Visual proof came soon enough, making July 15 the day when a confirmed sighting of the long-billed bush warbler would be recorded after 46 years, in a thicket in Kargil’s Suru Valley. 
The last time the bird (Locustella Major) was seen was also in Ladakh in 1979, when a group of birders from Southampton University were on a tour (1977-80) to chronicle avian fauna. Between 1979 and now, one more sighting of the longbilled bush warbler was documented when ornithologist James Eaton spotted it in Naltar Valley of GilgitBaltistan in 2023.


The current expedition by five birders – Harish Thangaraj, Lt Gen Bhupesh Goyal, Manjula Desai, Rigzin Nubu and Irfan Jeelani — was planned specifically to spot this warbler. 
Team leader Thangaraj told TOI the group “has years and years of experience sighting birds” and “what we are now looking for are ‘lost birds’ – that were spotted decades ago but were never seen since”. 


This Feb, the group had made another expedition in search of the bird but failed to spot it. “We searched in Gurez and Tulail valleys at altitudes between 2,400m and 2,800m. But it yielded no results, possibly because of altitude mismatch,” Thangaraj said, referring to the Gilgit-Baltistan sighting, which was at a higher reach.


After the unsuccessful attempt, the group stepped up research and got in touch with Eaton.
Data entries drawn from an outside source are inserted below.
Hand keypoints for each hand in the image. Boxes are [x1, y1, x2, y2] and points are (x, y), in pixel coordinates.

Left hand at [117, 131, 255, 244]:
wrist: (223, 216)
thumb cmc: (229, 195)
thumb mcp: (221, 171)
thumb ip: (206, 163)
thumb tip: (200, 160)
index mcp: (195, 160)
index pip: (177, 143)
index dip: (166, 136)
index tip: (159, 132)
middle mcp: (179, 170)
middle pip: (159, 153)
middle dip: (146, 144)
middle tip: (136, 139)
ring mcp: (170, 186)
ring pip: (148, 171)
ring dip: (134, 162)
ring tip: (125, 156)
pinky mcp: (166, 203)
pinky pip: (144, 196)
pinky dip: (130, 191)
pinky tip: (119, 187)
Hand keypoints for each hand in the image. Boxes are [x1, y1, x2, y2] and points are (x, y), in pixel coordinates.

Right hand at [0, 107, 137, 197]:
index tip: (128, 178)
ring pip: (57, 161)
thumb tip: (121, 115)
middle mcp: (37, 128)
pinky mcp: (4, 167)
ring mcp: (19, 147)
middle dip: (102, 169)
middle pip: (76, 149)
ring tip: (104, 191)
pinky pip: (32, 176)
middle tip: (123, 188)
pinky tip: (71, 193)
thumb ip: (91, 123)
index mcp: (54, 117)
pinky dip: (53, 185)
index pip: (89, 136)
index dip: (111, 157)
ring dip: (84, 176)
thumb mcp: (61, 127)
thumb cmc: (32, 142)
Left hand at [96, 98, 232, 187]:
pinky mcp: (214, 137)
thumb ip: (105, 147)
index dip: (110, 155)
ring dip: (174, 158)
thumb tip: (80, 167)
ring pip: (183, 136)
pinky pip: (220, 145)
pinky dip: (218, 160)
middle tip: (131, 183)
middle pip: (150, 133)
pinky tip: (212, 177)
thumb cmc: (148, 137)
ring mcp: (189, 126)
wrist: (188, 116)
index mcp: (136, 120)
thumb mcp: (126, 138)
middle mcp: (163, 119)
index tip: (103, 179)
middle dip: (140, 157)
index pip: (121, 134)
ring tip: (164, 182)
It was the Malaysia-based American ornithologist who steered them on the right path – in this case, near terraced fields surrounded by rumex and gooseberry shrubs at Sankoo in Suru. “The bird was found in a willow amidst terraced fields. It’s the first time it has been seen on a willow, which will now be added to its known habitats,” Thangaraj told TOI .
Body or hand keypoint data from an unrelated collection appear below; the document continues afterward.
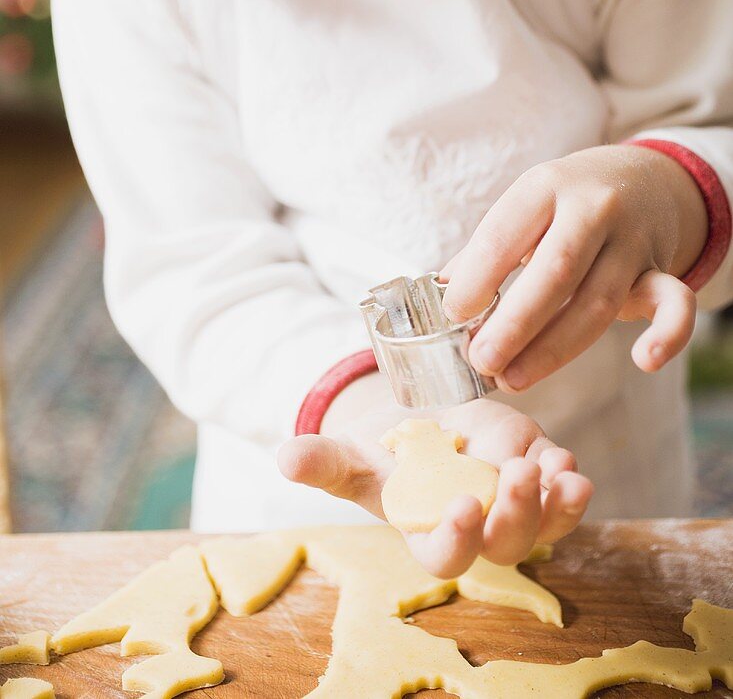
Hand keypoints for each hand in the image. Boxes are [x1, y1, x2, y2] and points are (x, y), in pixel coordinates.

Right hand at [278, 380, 592, 578]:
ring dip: (556, 507)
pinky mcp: (536, 478)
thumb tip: (283, 456)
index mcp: (429, 534)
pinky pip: (562, 497)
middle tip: (519, 475)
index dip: (457, 538)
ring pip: (544, 526)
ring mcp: (512, 508)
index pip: (447, 555)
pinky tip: (569, 465)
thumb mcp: (349, 456)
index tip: (463, 505)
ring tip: (561, 474)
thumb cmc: (383, 455)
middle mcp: (477, 531)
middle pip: (505, 543)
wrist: (420, 431)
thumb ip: (321, 462)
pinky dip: (570, 487)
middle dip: (518, 516)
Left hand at [440, 144, 705, 393]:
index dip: (476, 279)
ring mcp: (632, 239)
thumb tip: (439, 299)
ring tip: (512, 378)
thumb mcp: (523, 208)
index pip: (504, 235)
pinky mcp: (661, 268)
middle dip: (515, 324)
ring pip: (599, 300)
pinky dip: (668, 334)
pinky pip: (675, 303)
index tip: (453, 316)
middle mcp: (593, 207)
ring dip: (554, 349)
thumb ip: (484, 252)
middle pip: (555, 271)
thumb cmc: (563, 204)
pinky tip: (644, 361)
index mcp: (544, 186)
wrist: (642, 179)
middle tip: (481, 361)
At 3,200 metres, this is also the highest recorded altitude at which the bird has been seen. Classified as ‘near threatened’ by International Union for Conservation of Nature, long-billed bush warblers were commonly seen in Ladakh and GilgitBaltistan till the 1930s. In the decades since, birding expeditions were sparse. In 2015, Eaton wrote, birder Shashank Dalvi sighted two warblers in Suru, but it was too brief for him to take a picture. “Expansion of settlements combined with climate change, could be pushing the birds to go higher,” Thangaraj said.


Pankaj Gupta, a Delhi Bird Society member who was not part of the expedition, said the “rediscovery” of the bird is “nothing short of extraordinary”. “It reminds us how much remains hidden in our fragmented landscapes, and how urgent it is to protect these last remaining pockets of wilderness,” Gupta said.